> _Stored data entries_
::::

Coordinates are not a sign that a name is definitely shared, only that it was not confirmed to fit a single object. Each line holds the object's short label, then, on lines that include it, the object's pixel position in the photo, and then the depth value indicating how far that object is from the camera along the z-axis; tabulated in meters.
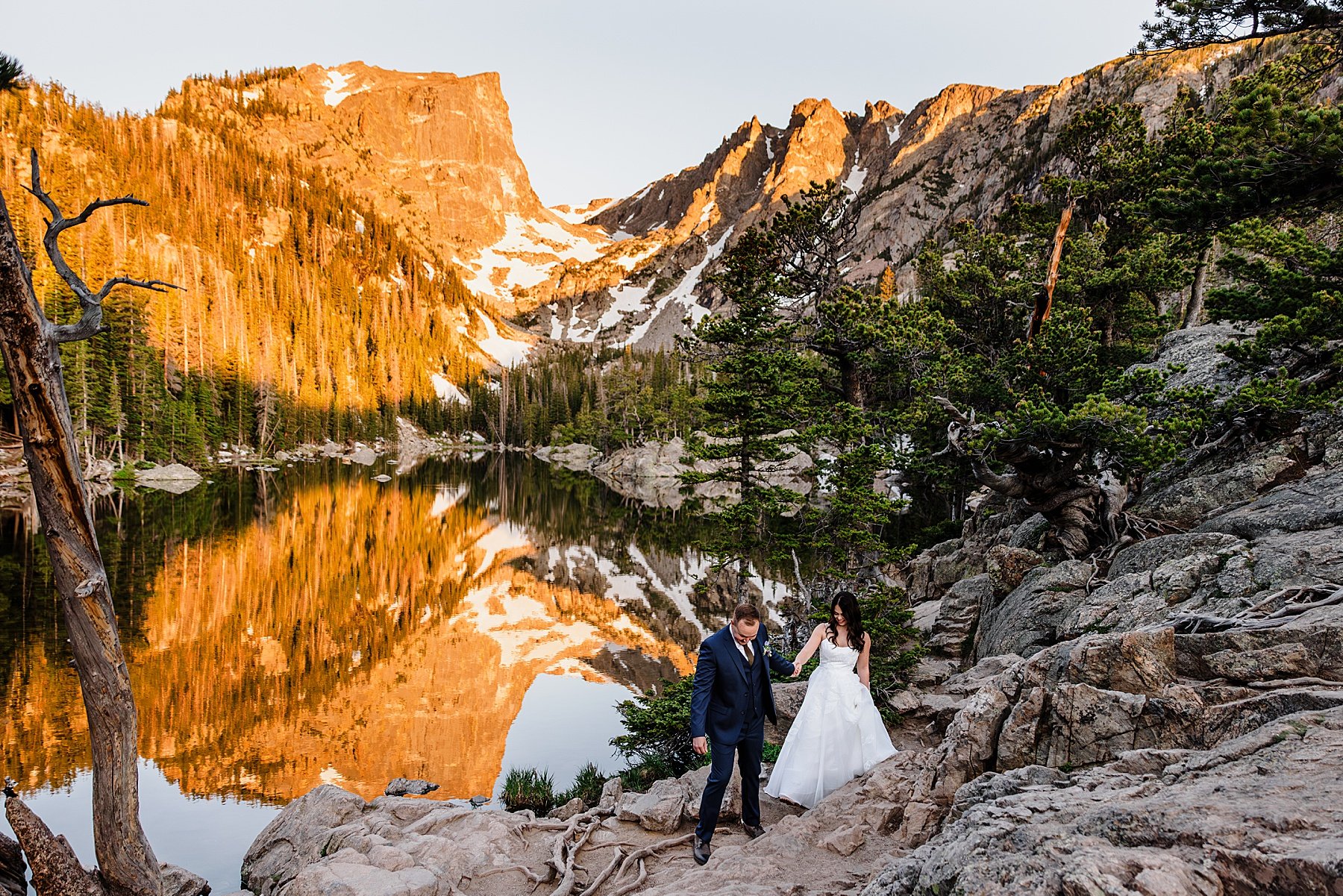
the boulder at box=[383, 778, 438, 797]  10.13
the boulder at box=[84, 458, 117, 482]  40.78
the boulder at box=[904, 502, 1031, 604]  17.02
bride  6.17
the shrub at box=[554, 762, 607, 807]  9.17
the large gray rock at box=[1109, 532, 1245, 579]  7.99
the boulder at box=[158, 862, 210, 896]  6.79
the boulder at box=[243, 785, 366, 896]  7.16
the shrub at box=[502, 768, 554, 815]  9.65
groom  5.46
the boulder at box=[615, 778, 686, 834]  6.66
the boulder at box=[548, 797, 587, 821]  8.14
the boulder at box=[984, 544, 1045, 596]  11.91
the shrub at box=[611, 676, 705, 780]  10.12
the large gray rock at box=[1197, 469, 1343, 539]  7.47
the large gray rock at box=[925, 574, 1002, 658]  12.65
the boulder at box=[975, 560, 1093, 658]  9.58
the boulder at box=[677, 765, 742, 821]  6.28
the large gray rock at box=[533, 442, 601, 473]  93.56
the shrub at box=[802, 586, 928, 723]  10.21
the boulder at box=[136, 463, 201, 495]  45.44
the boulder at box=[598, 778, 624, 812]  7.60
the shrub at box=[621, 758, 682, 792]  9.55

::::

> _WORK TASK_
Print out the records in full and exactly, dropping every picture.

> _SOLUTION TO THIS EXERCISE_
Coordinates are not a sign that a name is definitely shared, only that it was not confirmed to fit a single object. Each line holds the object's short label, then, on lines that include it, the object's pixel position in the photo, and then the depth value indicating how far that object is from the camera along the z-axis; tabulated in meters.
the boulder at box=[383, 778, 438, 797]  10.13
the boulder at box=[84, 458, 117, 482]  40.78
the boulder at box=[904, 502, 1031, 604]  17.02
bride  6.17
the shrub at box=[554, 762, 607, 807]  9.17
the large gray rock at box=[1109, 532, 1245, 579]  7.99
the boulder at box=[158, 862, 210, 896]  6.79
the boulder at box=[243, 785, 366, 896]  7.16
the shrub at box=[502, 768, 554, 815]  9.65
groom  5.46
the boulder at box=[615, 778, 686, 834]  6.66
the boulder at box=[548, 797, 587, 821]  8.14
the boulder at box=[984, 544, 1045, 596]  11.91
the shrub at box=[611, 676, 705, 780]  10.12
the large gray rock at box=[1197, 469, 1343, 539]  7.47
the large gray rock at box=[925, 574, 1002, 658]  12.65
the boulder at box=[975, 560, 1093, 658]  9.58
the boulder at box=[677, 765, 742, 821]  6.28
the large gray rock at box=[533, 442, 601, 473]  93.56
the shrub at box=[802, 586, 928, 723]  10.21
the boulder at box=[136, 463, 201, 495]  45.44
the boulder at box=[598, 778, 624, 812]  7.60
the shrub at box=[621, 758, 682, 792]  9.55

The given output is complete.